In an NPR Talk of the Nation interview a couple of years ago Thomas De Zengotita, author of Mediated: How the Media Shapes Your World and the Way You Live in It, was explaining (and I paraphrase) that the marriage of high-tech media and celebrity culture have made us "mediated," which is to say, we're all self-conscious and incurably vain in a way that we see our lives as protracted motion pictures with--who else?--but as us as the stars of our own feature film. This "Common Person as Marquee" mentality is reinforced by the iPod, which has seriously changed our relationship with music. Here are four of the changes that I see as I contrast iPod listening with my days in the 1970s when I would listen to Rare Earth or The Beatles or Caroline King on the turntable over and over again:
1. Because we're constantly making, and re-making, playlists, we delude ourselves with the idea that we are the musicians and the creators, while the real musicians take a back seat. In other words, we begin to believe that the music is "ours."
2. No longer do we focus on a singular album and immerse ourselves in it with the kind of obsession that allows us to really get to know its details. Instead, we listen to ten-hour playlists, which are more like wallpaper ambiance that we keep as we engage in all sorts of multi-tasking.

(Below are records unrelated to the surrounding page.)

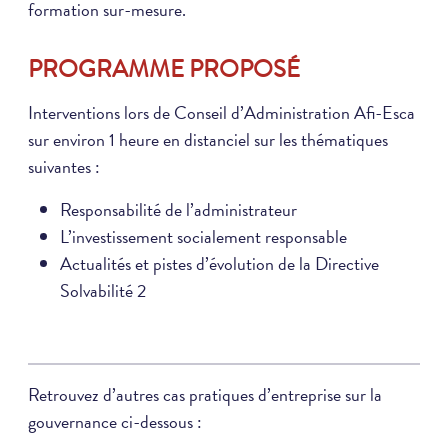
formation sur-mesure.
PROGRAMME PROPOSÉ
Interventions lors de Conseil d’Administration Afi-Esca
sur environ 1 heure en distanciel sur les thématiques
suivantes :
Responsabilité de l’administrateur
L’investissement socialement responsable
Actualités et pistes d’évolution de la Directive
Solvabilité 2
Retrouvez d’autres cas pratiques d’entreprise sur la
gouvernance ci-dessous :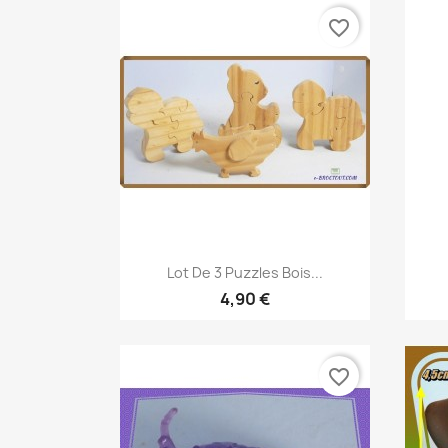
favorite_border
Aperçu rapide

Lot De 3 Puzzles Bois...
4,90 €
favorite_border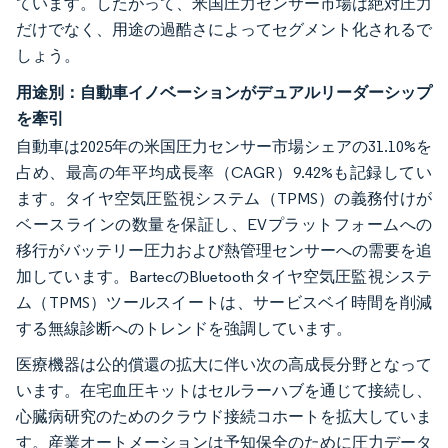
ています。したがって、米国圧力センサー市場は絶対圧力
だけでなく、用途の過酷さによってセグメント化されるで
しょう。
用途別：自動車イノベーションがデュアルリーダーシップ
を牽引
自動車は2025年の米国圧力センサー市場シェアの31.10%を
占め、最高の年平均成長率（CAGR）9.42%も記録してい
ます。タイヤ空気圧監視システム（TPMS）の義務付けが
ベースラインの数量を保証し、EVプラットフォームへの
移行がバッテリー圧力および熱管理センサーへの需要を追
加しています。BartecのBluetoothタイヤ空気圧監視システ
ム（TPMS）ツールスイートは、サービスベイ時間を削減
する無線診断へのトレンドを強調しています。
医療機器は公的償還の拡大に伴い次の高成長分野となって
います。在宅血圧キットはセルラーハブを通じて接続し、
心臓病研究のためのクラウド接続コホートを拡大していま
す。産業オートメーションは予知保全のために圧力データ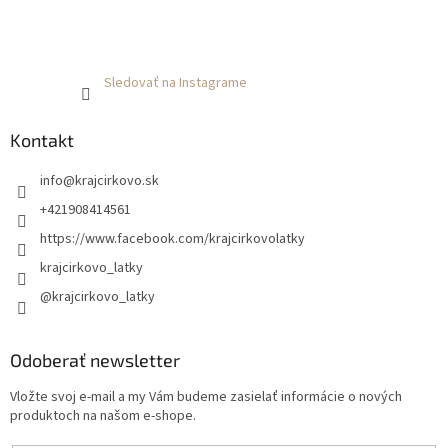
Sledovať na Instagrame
Kontakt
info
@
krajcirkovo.sk
+421908414561
https://www.facebook.com/krajcirkovolatky
krajcirkovo_latky
@krajcirkovo_latky
Odoberať newsletter
Vložte svoj e-mail a my Vám budeme zasielať informácie o nových
produktoch na našom e-shope.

3. We're more vulnerable to listening to music that will be judged by others so that we often sacrifice our real musical tastes in order to have playlists that others will perceive has cool or hip. I've even heard people talk about "playlist anxieties" in which they fear their playlists may be judged as being dorky by the musical cognoscenti. To underscore this absurd state of affairs, there are actually Playlist Parties in which the attendees put their iPods in a big salad bowl and guests randomly pick up someone else's iPod and listen to their playslists. This type of music sharing then determines how attractive, or not, one is.
4. Not only have playlists become in a way our calling card, a salient feature for which we are judged, but the type of MP3 player we have determines our status. I've talked to people who won't "date down" to someone who has anything "less" than an iPod and I assume it must be a relatively current iPod at that.